Camera settings data:
※

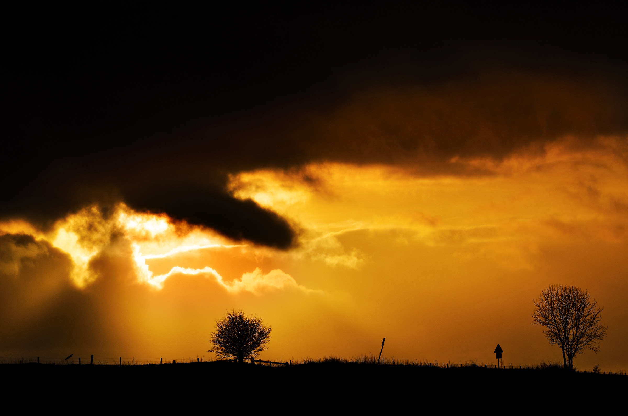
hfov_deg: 8.6
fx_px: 4178
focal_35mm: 240
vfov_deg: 5.7
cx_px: 314
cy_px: 208
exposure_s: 1/3200
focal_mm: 160
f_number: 8
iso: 400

※

_Exercise requirements_
Print out every record above exactly as given. Do not include the pictures.

_Written answer_
hfov_deg: 8.6
fx_px: 4178
focal_35mm: 240
vfov_deg: 5.7
cx_px: 314
cy_px: 208
exposure_s: 1/3200
focal_mm: 160
f_number: 8
iso: 400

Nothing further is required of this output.